* TASKS AND EXERCISES *
1. Reproduce the passage of the NER retraining post from "Now I have another" to "is torch.Size([11, 768])." word for word.
2. Extend the forum post about retraining a fine-tuned NER model on a larger tagset, starting right after its last line.

* DOCUMENT SEGMENT *
— START —

Is it possible to re-train a finetuned NER model on a dataset with a different tagset (respect from the first training dataset)?

Hi all, first time here and very new to NLP.

I used PyTorch to finetune XLM-RoBERTa with a german dataset for NER that has 7 tags. Let’s call this model xlmr-finetuned.

Now I have another german NER dataset that comes from historical newspapers (so it contains many errors), and I would like to finetune or re-train the last model (xlmr-finetuned) on this dataset. The problem is that this historical dataset has 11 tags (the same 7 tags as the first + 4 new tags). So, when trying to load the model with .from_pretrained I get a size mismatch error about the sizes of the model (xlmr-finetuned) and the configuration of the new dataset I want to finetuneit on:

RuntimeError: Error(s) in loading state_dict for XLMRobertaForTokenClassification:
size mismatch for classifier.weight: copying a param with shape torch.Size([7, 768]) from checkpoint, the shape in current model is torch.Size([11, 768]).

— END —

* PROVIDED DATA *
— START —

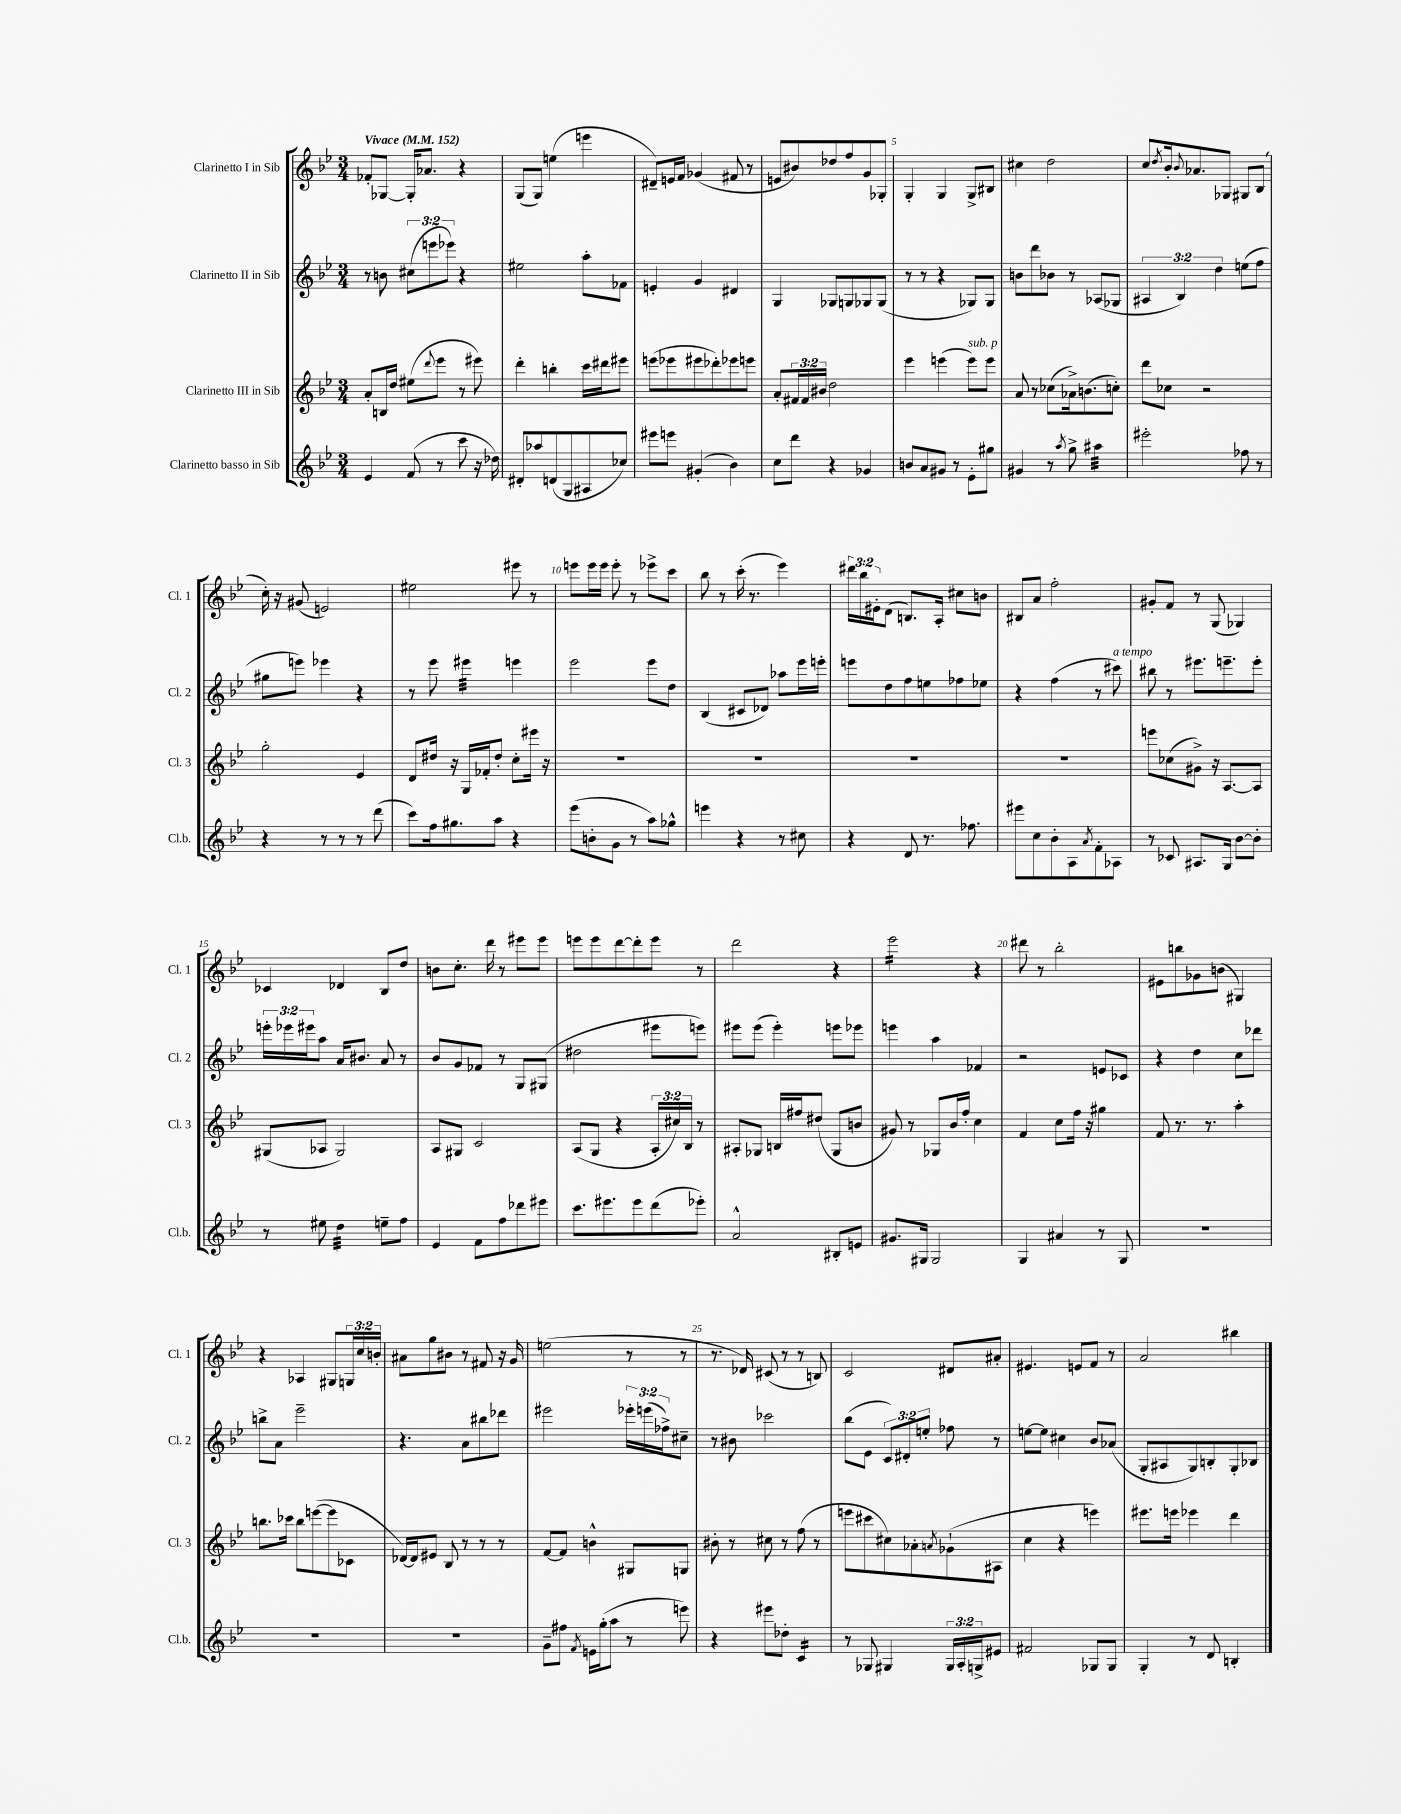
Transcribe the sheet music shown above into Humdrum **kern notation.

**kern	**kern	**kern	**kern
*staff4	*staff3	*staff2	*staff1
*clefG2	*clefG2	*clefG2	*clefG2
*k[b-e-]	*k[b-e-]	*k[b-e-]	*k[b-e-]
*M3/4	*M3/4	*M3/4	*M3/4
*MM152	*MM152	*MM152	*MM152
4e-/	8a'/L	8r	8f-'/L
.	16B/L	8b\	[8G-/J
.	16dd/JJ	.	.
(8f/	(8ee#\L	(12cc#\L	16G-'/]LK
.	.	.	8.a-/J
.	.	12eee\	.
.	8qqddd/	.	.
8r	8eee-\J	.	.
.	.	12eee-\J)	.
8ccc\	8r	4r	4r
16r	8eee#\)	.	.
16dd-\)	.	.	.
=	=	=	=
8d#'/L	4ddd'\	2ee#\	(8G/L
8aa-/	.	.	8G/J)
(8d/	4bb'\	.	(4ee\
8G/	.	.	.
8A#/	16ccc\LL	8aa'\L	4eee\
.	16ddd#\J	.	.
8cc-/J)	8eee#\J	8f-\J	.
=	=	=	=
8eee#\L	(8eee\L	4e'/	8d#~/L)
8eee\J	8eee-\	.	16e/L
.	.	.	16f/JJ
(4g#'/	8eee#\	4g/	(4g-/
.	8ddd-'\)	.	.
4b-\)	8eee-\	4d#/	8f#/
.	8eee\J	.	8r
=	=	=	=
8cc\L	8a'/L	4G/	8e/L
8ddd\J	24f#/L	.	8b#/)
.	24f#/	.	.
.	24b#/JJ	.	.
4r	2dd\	8G-/L	8dd-/
.	.	8G/	8ff/
4g-/	.	8G-/	8g/
.	.	(8G-/J	8G-'/J
=	=	=	=
8b/L	4eee-\	8r	4G'/
8a/	.	8r	.
8g#/J	(4eee\	4r	4G/
8r	.	.	.
8e-'\L	8eee\L)	8G-/L)	8G^/L
8gg#\J	8eee\J	8G-/J	8B#/J
=	=	=	=
4g#/	8a/	8b\L	4cc#\
.	8r	8ddd\	.
8r	(8cc-\L	8b-\J	2dd\
8qaa/	.	.	.
8gg^\	16a-^\k)	8r	.
.	(8.b\	.	.
4aa#\	.	(8A-/L	.
.	8cc'\J)	8G-/J	.
=	=	=	=
2eee#'\	8ddd\L	6A#/	8cc/L
.	.	.	8qdd/
.	8cc-\J	.	16b-'/k
.	.	6B-/)	.
.	.	.	8qqb-/
.	.	.	8.a-/
.	2r	.	.
.	.	6dd\	.
.	.	.	8G-/J
8ff-\	.	(8ee\L	8G#/L
8r	.	8ff\J	(8B-/J
=	=	=	=
4r	2gg'\	8gg#\L	16cc'\)
.	.	.	16r
.	.	8eee\J)	(8g#/
8r	.	4eee-\	2e/)
8r	.	.	.
8r	4e-/	4r	.
(8ddd\	.	.	.
=	=	=	=
8ccc\L)	8d/L	8r	2ee#\
16ff\k	16dd#/Jk	8eee-\	.
8.gg#\	16r	.	.
.	16G/LL	4eee#\	.
.	16f-'/J	.	.
8aa\J	8dd#'/J	.	.
4r	8cc'\L	4eee\	8eee#\
.	16eee#\Jk	.	8r
.	16r	.	.
=	=	=	=
(8eee-\L	2.r	2eee-\	8eee\L
8b'\	.	.	16eee\L
.	.	.	16eee\JJ
8g\J	.	.	8eee'\
8r	.	.	8r
8aa\L)	.	8eee-\L	8eee-^\L
8gg-^^\J	.	8dd\J	8ccc\J
=	=	=	=
4eee\	2.r	(4B-/	8bb-\
.	.	.	8r
4r	.	8c#/L	(16ccc'\
.	.	.	8.r
.	.	8d-/J)	.
8r	.	8aa-\L	4eee-\)
8cc#\	.	16eee-\L	.
.	.	16eee'\JJ	.
=	=	=	=
4r	2.r	8eee\L	24ddd#\LL
.	.	.	24bb-\
.	.	.	24e#'\J
.	.	8dd\	(8d\J
8d/	.	8ff\	8.B/L)
8.r	.	8ee\	.
.	.	.	16A'/Jk
.	.	8ff-\	8cc#\L
8.ff-\	.	.	.
.	.	8ee-\J	8b\J
=	=	=	=
8eee#\L	2.r	4r	8B#/L
8cc\	.	.	8a/J
8b-'\	.	(4ff\	2ff'\
8A\	.	.	.
8qa/	.	.	.
8f'\	.	8r	.
8A-\J	.	8ccc#\)	.
=	=	=	=
8r	8eee\L	8bb#\	8g#'/L
8c-/	(8cc-\	8r	8f/J
8.A#/L	8g#^\J)	8.eee#\L	8r
.	16r	.	(8G/
16G/Jk	[8.A/L	8.eee~\	.
[8b-\L	.	.	4G-/)
8b-'\]J	8A/]J	8eee'\J	.
=	=	=	=
8r	(8G#/L	24eee'\LL	4c-/
.	.	24eee-\	.
.	.	24eee#\J	.
8ee#\	8A-/J	8aa\J	.
4dd\	2G#/)	16a/LK	4d-/
.	.	8.b#/J	.
8ee~\L	.	8a/	8B-/L
8ff\J	.	8r	8dd/J
=	=	=	=
4e-/	8A/L	8b-/L	8b\L
.	8G#/J	8g/	8.cc'\J
8f\L	2c/	8f-/J	.
.	.	.	16ddd\
8ff\	.	8r	8r
8ddd-\	.	8G/L	8eee#\L
8eee#\J	.	(8G#/J	8eee#\J
=	=	=	=
8.ccc\L	(8A/L	2dd#\	8eee\L
.	8G/J	.	8eee\
8.eee#\	.	.	.
.	4r	.	[8ddd\
8eee#\	.	.	8ddd'\]
(8ddd\	24A'/LL	8eee#\L	8eee\J
.	24cc#/)	.	.
.	24B-/JJ	.	.
8eee-'\J)	8r	8eee\J)	8r
=	=	=	=
2a^^/	8A#'/L	8eee#\L	2ddd\
.	8G-/J	(8eee#\J	.
.	16B/LL	4eee#'\)	.
.	16ff#/J	.	.
.	(8dd#/J	.	.
8B#'/L	8G-/L	8eee\L	4r
8e/J	8b/J	8eee-\J	.
=	=	=	=
8.g#/L	8g#/)	4eee\	2eee-\
.	8r	.	.
16G#/Jk	.	.	.
2G#/	8G-/L	4aa\	.
.	16b-/L	.	.
.	16ff'/JJ	.	.
.	4cc\	4f-/	4r
=	=	=	=
4G/	4f/	2r	8ddd#\
.	.	.	8r
4a#/	8cc\L	.	2bb-'\
.	16ff\Jk	.	.
.	16r	.	.
8r	4gg#\	8e/L	.
8G/	.	8c-/J	.
=	=	=	=
2.r	8f/	4r	8e#\L
.	8.r	.	8bb\
.	.	4dd\	8g-\
.	8.r	.	.
.	.	.	(8b\J
.	4aa'\	8cc\L	4G#/)
.	.	8ddd-\J	.
=	=	=	=
2.r	8.bb\L	8bb^\L	4r
.	.	8a\J	.
.	16ccc-\Jk	.	.
.	8bb\L	2eee-~\	4A-/
.	([8eee\	.	.
.	8eee\]	.	8G#/L
.	8c-\J	.	24G/L
.	.	.	24cc/
.	.	.	24b'/JJ
=	=	=	=
2.r	[16d-/LL)	4.r	8a#\L
.	16d-/]J	.	.
.	8e#/J	.	8gg\
.	8B-/	.	8b#\J
.	8r	8a\L	8r
.	8r	8bb#\	8f#/
.	8r	8ddd-\J	16r
.	.	.	16g/
=	=	=	=
8g~\L	[8f/L	2eee#\	(2ee\
8ff#\J	8f/]J	.	.
8qf/	.	.	.
16e\LL	4b^^\	.	.
(16gg'\J	.	.	.
8aa\J	.	.	.
8r	8G#/L	24eee-'\LL	8r
.	.	(24eee\	.
.	.	24ff-^\J)	.
8eee\)	8G/J	8cc#~\J	8r
=	=	=	=
4r	8b#'\	8r	8.r
.	8r	8b#\	.
.	.	.	16d-/)
8eee#\L	8cc#\	2ccc-\	(8c#/
8dd-'\J	8r	.	8r
4c/	(8ff\	.	8r
.	8r	.	8B/)
=	=	=	=
8r	8eee\L	(8bb-\L	2c/
8G-/	8ccc#\	8e-\J	.
4G#/	8cc#\)	12c/L)	.
.	.	12d#'/	.
.	8a-'\	.	.
.	.	12ee'/J	.
.	8qa/	.	.
24G#/LL	(8g-`\	8ff-\	8d#/L
24A'/	.	.	.
24G^/J	.	.	.
8e#/J	8A#\J	8r	8a#'/J
=	=	=	=
2f#/	4cc\	[8ee\L	4.e#/
.	.	8ee\]J	.
.	4r	4cc#\	.
.	.	.	8e/L
8G-/L	4eee\)	8b-/L	8f/J
8G-/J	.	(8a-/J	8r
=	=	=	=
4G'/	8.eee#\L	8G'/L	2a/
.	.	8A#/	.
.	16eee\Jk	.	.
8r	4eee-\	8G/)	.
8d/	.	8B'/	.
4B'/	4ddd\	8G'/	4bb#\
.	.	8B-/J	.
==	==	==	==
*-	*-	*-	*-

— END —

* SOLVED TASKS *
1.
Now I have another german NER dataset that comes from historical newspapers (so it contains many errors), and I would like to finetune or re-train the last model (xlmr-finetuned) on this dataset. The problem is that this historical dataset has 11 tags (the same 7 tags as the first + 4 new tags). So, when trying to load the model with .from_pretrained I get a size mismatch error about the sizes of the model (xlmr-finetuned) and the configuration of the new dataset I want to finetuneit on:

RuntimeError: Error(s) in loading state_dict for XLMRobertaForTokenClassification:
size mismatch for classifier.weight: copying a param with shape torch.Size([7, 768]) from checkpoint, the shape in current model is torch.Size([11, 768]).

2.
size mismatch for classifier.bias: copying a param with shape torch.Size([7]) from checkpoint, the shape in current model is torch.Size([11]).

So, my question is, is it possible to finetune, with a different tagset, an already finetuned model? Or, on the contrary, transfer learning can only be done between very similar datasets?

I’m already considering solutions that involve modifying the datasets, like removing the 4 new tags in the new dataset, or telling the model in the first finetuning that there are 11 tags instead of 7 (even if there are not).

Thanks a lot in advance!